> **Texte à analyser**
***

Le PER individuel : de l’autonomie apparente du droit fiscal au principe de connexité des droits spéciaux

Fiscalité
Benoît Berchebru
PER individuel fiscalité

Le droit fiscal revendique depuis toujours son autonomie. Il se veut indépendant des autres branches du droit, forgeant ses propres concepts et son propre langage, ses propres règles de fonctionnent et sa propre méthodologie.

Mais cette indépendance, utile pour des raisons de rendement et de technique budgétaire, devient source d’erreurs dès lors que la matière imposable dépend d’un régime juridique plus complexe issus d’autres droits, commun ou spéciaux, tel que le droit des assurances appliqué au Plan d’Épargne Retraite Individuel (PER). C’est ce qu’on appelle la connexité des droits spéciaux, l’un ayant de l’influence sur l’autre, s’attirant et se repoussant à la fois, comme des électrons libres en perpétuel mouvement mais sans jamais réussir, si ce n’est à se comprendre, à se rejoindre.

Le PER illustre à la perfection cette tension : produit d’assurance ou d’épargne ? Droit rachetable ou non ? Bien commun ou propre ? Soumis à l’IFI ou non ?...

***

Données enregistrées
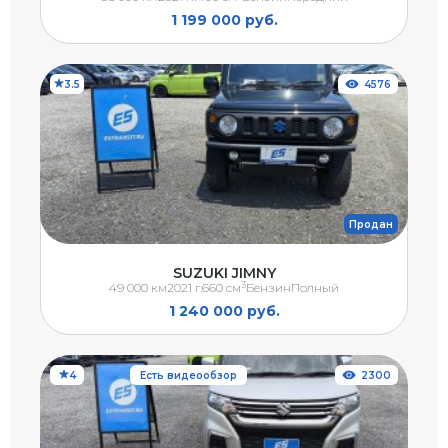
1 199 000 руб.
3.5
4576
Продан
SUZUKI JIMNY
3
49 000 км
2021 г.
660 см
Бензин
Полный
1 240 000 руб.
4
Есть видеообзор
2300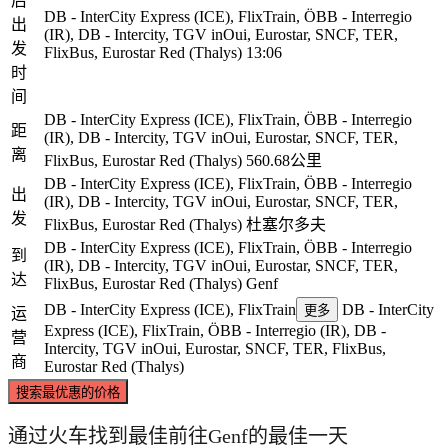
后
DB - InterCity Express (ICE), FlixTrain, ÖBB - Interregio
出
(IR), DB - Intercity, TGV inOui, Eurostar, SNCF, TER,
发
FlixBus, Eurostar Red (Thalys)
13:06
时
间
DB - InterCity Express (ICE), FlixTrain, ÖBB - Interregio
距
(IR), DB - Intercity, TGV inOui, Eurostar, SNCF, TER,
离
FlixBus, Eurostar Red (Thalys)
560.68公里
DB - InterCity Express (ICE), FlixTrain, ÖBB - Interregio
出
(IR), DB - Intercity, TGV inOui, Eurostar, SNCF, TER,
发
FlixBus, Eurostar Red (Thalys)
杜塞尔多夫
DB - InterCity Express (ICE), FlixTrain, ÖBB - Interregio
到
(IR), DB - Intercity, TGV inOui, Eurostar, SNCF, TER,
达
FlixBus, Eurostar Red (Thalys)
Genf
DB - InterCity Express (ICE), FlixTrain
DB - InterCity
更多
运
Express (ICE), FlixTrain, ÖBB - Interregio (IR), DB -
营
Intercity, TGV inOui, Eurostar, SNCF, TER, FlixBus,
商
Eurostar Red (Thalys)
搜索最优惠的价格
通过火车找到最佳前往Genf的最佳一天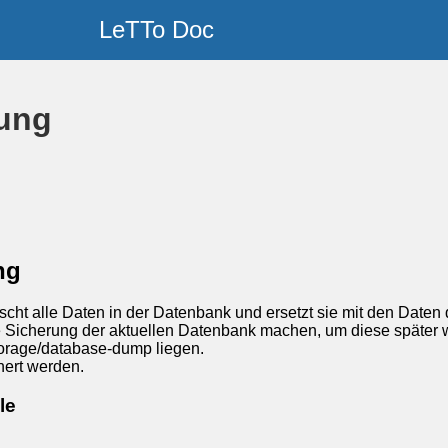
LeTTo Doc
rung
ng
scht alle Daten in der Datenbank und ersetzt sie mit den Daten
e Sicherung der aktuellen Datenbank machen, um diese später w
torage/database-dump liegen.
hert werden.
le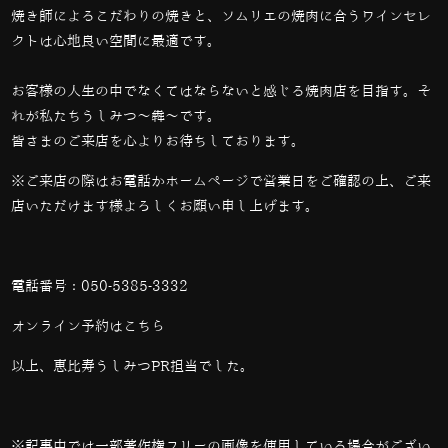
焼き師によるこだわりの焼きと、ソムリエの焼肉に合うワインセレ
クトは心地良い空間に最適です。
お客様の人生の中でなくてはならないと感じる焼肉店を目指す。そ
れが私たちうしみつ～犇～です。
皆さまのご来店を心よりお待ちしております。
※ご来店の際はお電話かホームページで営業日をご確認の上、ご来
店いただけます様よろしくお願い申し上げます。
電話番号：
050-5385-3332
オンライン予約は
こちら
以上、恵比寿うしみつPR担当でした。
※記事中では一部著作権フリーの画像を使用している場合がござい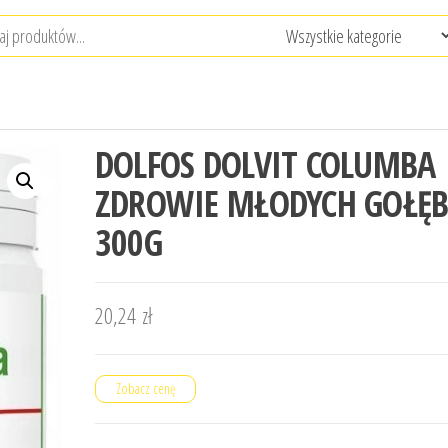
DOLFOS DOLVIT COLUMBA
ZDROWIE MŁODYCH GOŁĘB
300G
20,24
zł
Zobacz cenę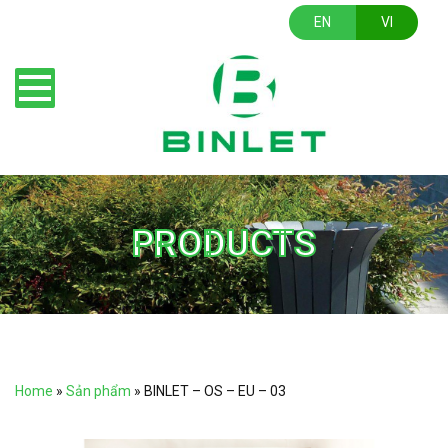
EN
VI
PRODUCTS
Home
»
Sản phẩm
»
BINLET – OS – EU – 03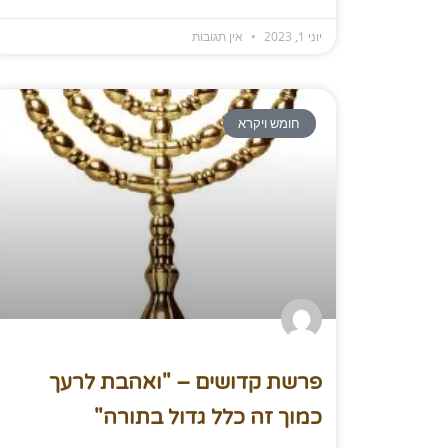
יוני 1, 2023
אין תגובות
חומש ויקרא
פרשת קדושים – "ואהבת לרעך
כמוך זה כלל גדול בתורה"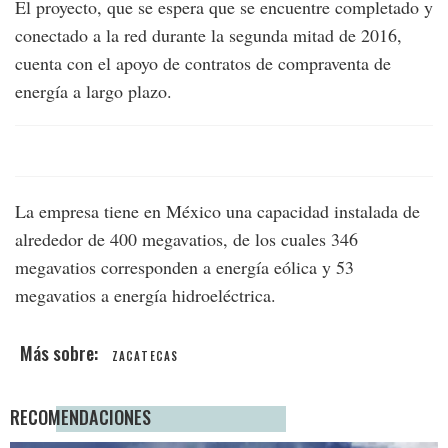
El proyecto, que se espera que se encuentre completado y
conectado a la red durante la segunda mitad de 2016,
cuenta con el apoyo de contratos de compraventa de
energía a largo plazo.
La empresa tiene en México una capacidad instalada de
alrededor de 400 megavatios, de los cuales 346
megavatios corresponden a energía eólica y 53
megavatios a energía hidroeléctrica.
ZACATECAS
RECOMENDACIONES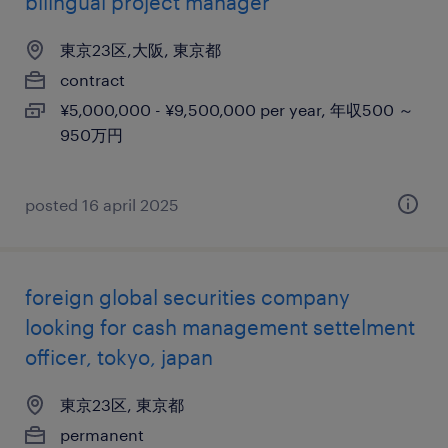
bilingual project manager
東京23区,大阪, 東京都
contract
¥5,000,000 - ¥9,500,000 per year, 年収500 ～
950万円
posted 16 april 2025
foreign global securities company
looking for cash management settelment
officer, tokyo, japan
東京23区, 東京都
permanent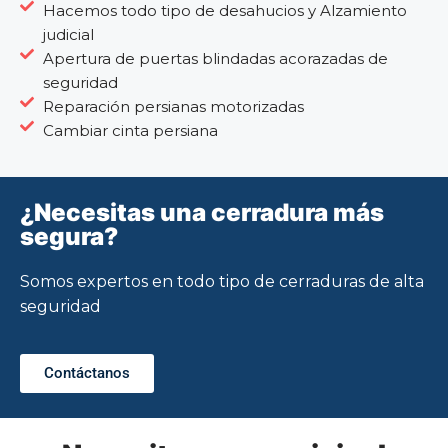
Hacemos todo tipo de desahucios y Alzamiento
judicial
Apertura de puertas blindadas acorazadas de
seguridad
Reparación persianas motorizadas
Cambiar cinta persiana
¿Necesitas una cerradura más
segura?
Somos expertos en todo tipo de cerraduras de alta
seguridad
Contáctanos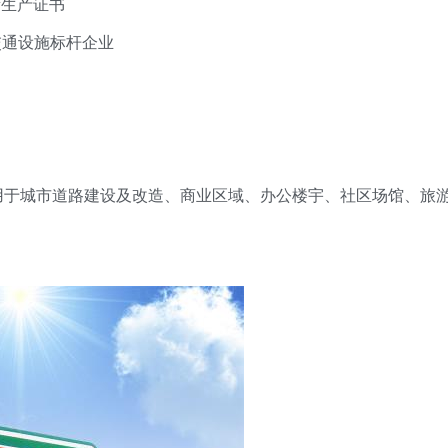
生产证书
通设施标杆企业
城市道路建设及改造、商业区域、办公楼宇、社区场馆、旅游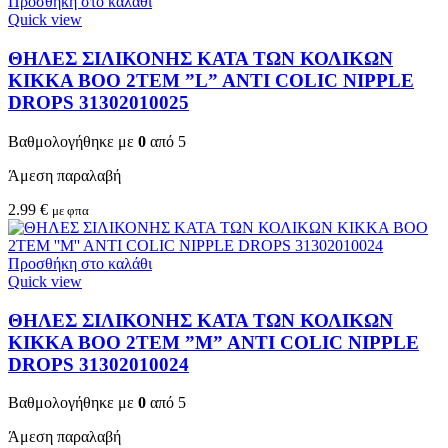
Προσθήκη στο καλάθι
Quick view
ΘΗΛΕΣ ΣΙΛΙΚΟΝΗΣ ΚΑΤΑ ΤΩΝ ΚΟΛΙΚΩΝ
KIKKA BOO 2TEM ”L” ANTI COLIC NIPPLE
DROPS 31302010025
Βαθμολογήθηκε με
0
από 5
Άμεση παραλαβή
2.99
€
με φπα
Προσθήκη στο καλάθι
Quick view
ΘΗΛΕΣ ΣΙΛΙΚΟΝΗΣ ΚΑΤΑ ΤΩΝ ΚΟΛΙΚΩΝ
KIKKA BOO 2TEM ”M” ANTI COLIC NIPPLE
DROPS 31302010024
Βαθμολογήθηκε με
0
από 5
Άμεση παραλαβή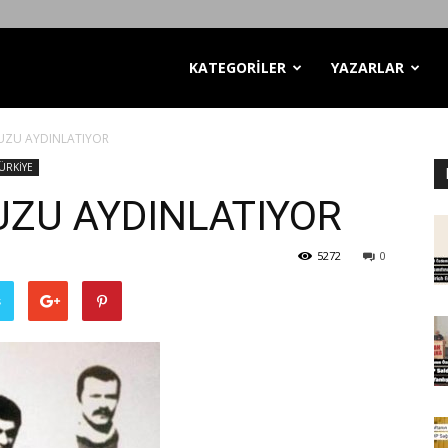
KATEGORİLER
YAZARLAR
UZU AYDINLATIYOR
ÜRKİYE
UZU AYDINLATIYOR
5272
0
ş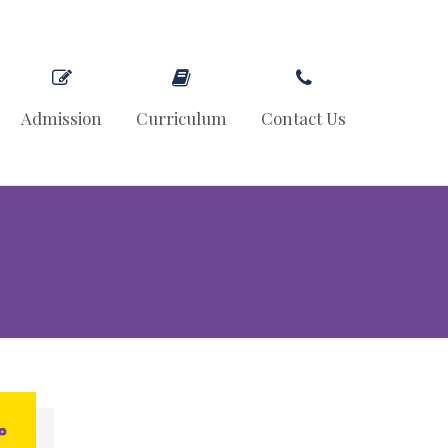
Admission
Curriculum
Contact Us
ما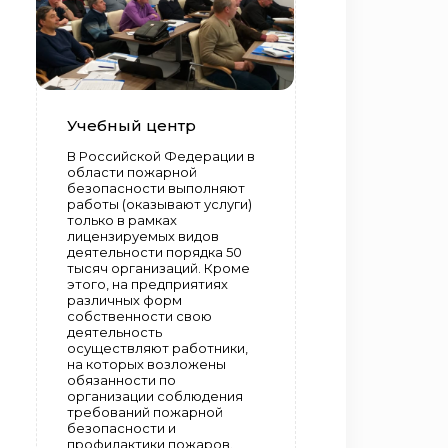
Учебный центр
В Российской Федерации в
области пожарной
безопасности выполняют
работы (оказывают услуги)
только в рамках
лицензируемых видов
деятельности порядка 50
тысяч организаций. Кроме
этого, на предприятиях
различных форм
собственности свою
деятельность
осуществляют работники,
на которых возложены
обязанности по
организации соблюдения
требований пожарной
безопасности и
профилактики пожаров.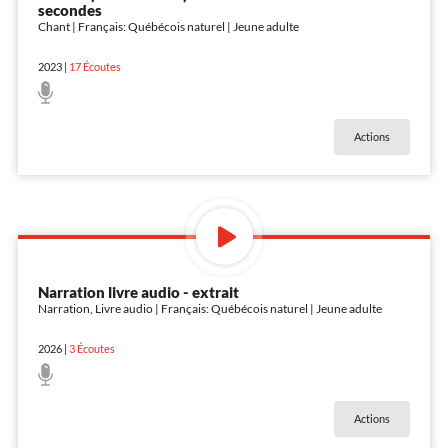
secondes
Chant | Français: Québécois naturel | Jeune adulte
2023
|
17
Écoutes
Actions
Narration livre audio - extrait
Narration, Livre audio | Français: Québécois naturel | Jeune adulte
2026
|
3
Écoutes
Actions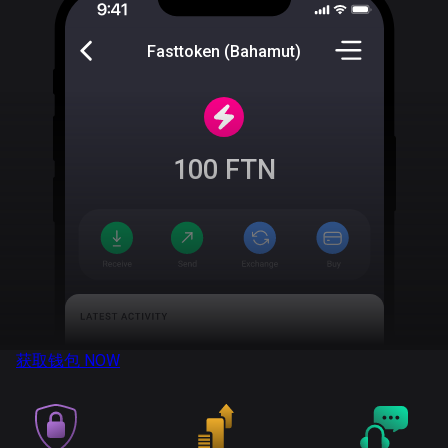
Fasttoken (Bahamut)
100
FTN
获取钱包
NOW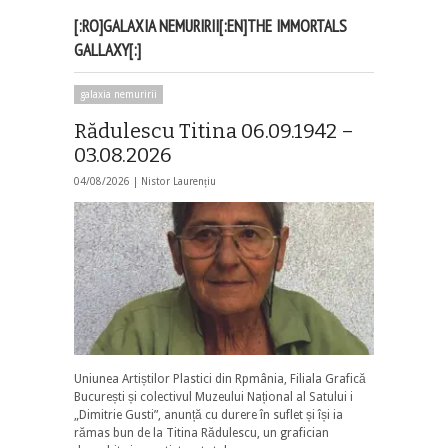
[:RO]GALAXIA NEMURIRII[:EN]THE IMMORTALS
GALLAXY[:]
galaxia nemuririi
Rădulescu Titina 06.09.1942 –
03.08.2026
04/08/2026 |
Nistor Laurențiu
Uniunea Artiștilor Plastici din Rpmânia, Filiala Grafică
București și colectivul Muzeului Național al Satului i
„Dimitrie Gusti”, anunță cu durere în suflet și își ia
rămas bun de la Titina Rădulescu, un grafician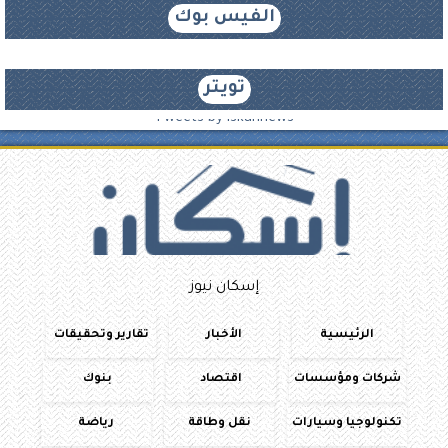
الفيس بوك
تويتر
Tweets by iskannews
إسكان نيوز
الرئيسية
الأخبار
تقارير وتحقيقات
شركات ومؤسسات
اقتصاد
بنوك
تكنولوجيا وسيارات
نقل وطاقة
رياضة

***

> **Exercices à réaliser**
[1] Citez tout le passage du texte sur le PER individuel, depuis « Le PER individuel » jusqu'à « sa propre méthodologie. ».
[2] Prolongez le texte consacré au PER individuel et à sa fiscalité au-delà de sa dernière phrase.

> **Réponses aux exercices**
[1]
Le PER individuel : de l’autonomie apparente du droit fiscal au principe de connexité des droits spéciaux

Fiscalité
Benoît Berchebru
PER individuel fiscalité

Le droit fiscal revendique depuis toujours son autonomie. Il se veut indépendant des autres branches du droit, forgeant ses propres concepts et son propre langage, ses propres règles de fonctionnent et sa propre méthodologie.

[2]
Autant de questions qui démontrent que la fiscalité, prise seule dans son mode de fonctionnement et son application, ne peut plus être pensée isolément : le temps est venu de passer de l’autonomie proclamée à la connexité assumée. Elle doit s’ancrer dans la qualification juridique des droits qu’elle prétend régir.

L’autonomie du droit fiscal : une indépendance fonctionnelle, non ontologique

Une revendication historique de l’administration

Depuis les années 1900, l’administration fiscale défend le principe d’autonomie du droit fiscal.

Cette autonomie repose sur une idée simple : la fiscalité a pour objet non pas de décrire le droit, mais de prélever sur les faits économiques. Elle doit donc pouvoir définir ses propres notions — revenu, patrimoine, valeur, disponibilité — sans être prisonnière des catégories du droit, que ce soit civil ou autres.

Cette indépendance conceptuelle répond à une finalité claire : l’efficacité de la collecte. Elle permet à l’administration de s’émanciper des débats juridiques pour imposer selon la réalité économique, ce qui a justifié, par exemple, l’imposition de revenus “fictifs” ou de valeurs latentes.

Mais ce pouvoir d’interprétation, né de la nécessité de prélever, s’est progressivement transformé en dogme. Et comme tout dogme, il tend à ignorer la complexité du réel, et son interdépendance aux autres droits.

Une autonomie instrumentale, pas hermétique

En réalité, le droit fiscal ne flotte pas dans le vide : il s’appuie toujours sur une matière juridique préexistante.

Le revenu fiscal suppose un droit de créance ; la plus-value suppose un droit de propriété ; la transmission suppose une dévolution successorale ou contractuelle. Le fiscal n’arrive qu’en second.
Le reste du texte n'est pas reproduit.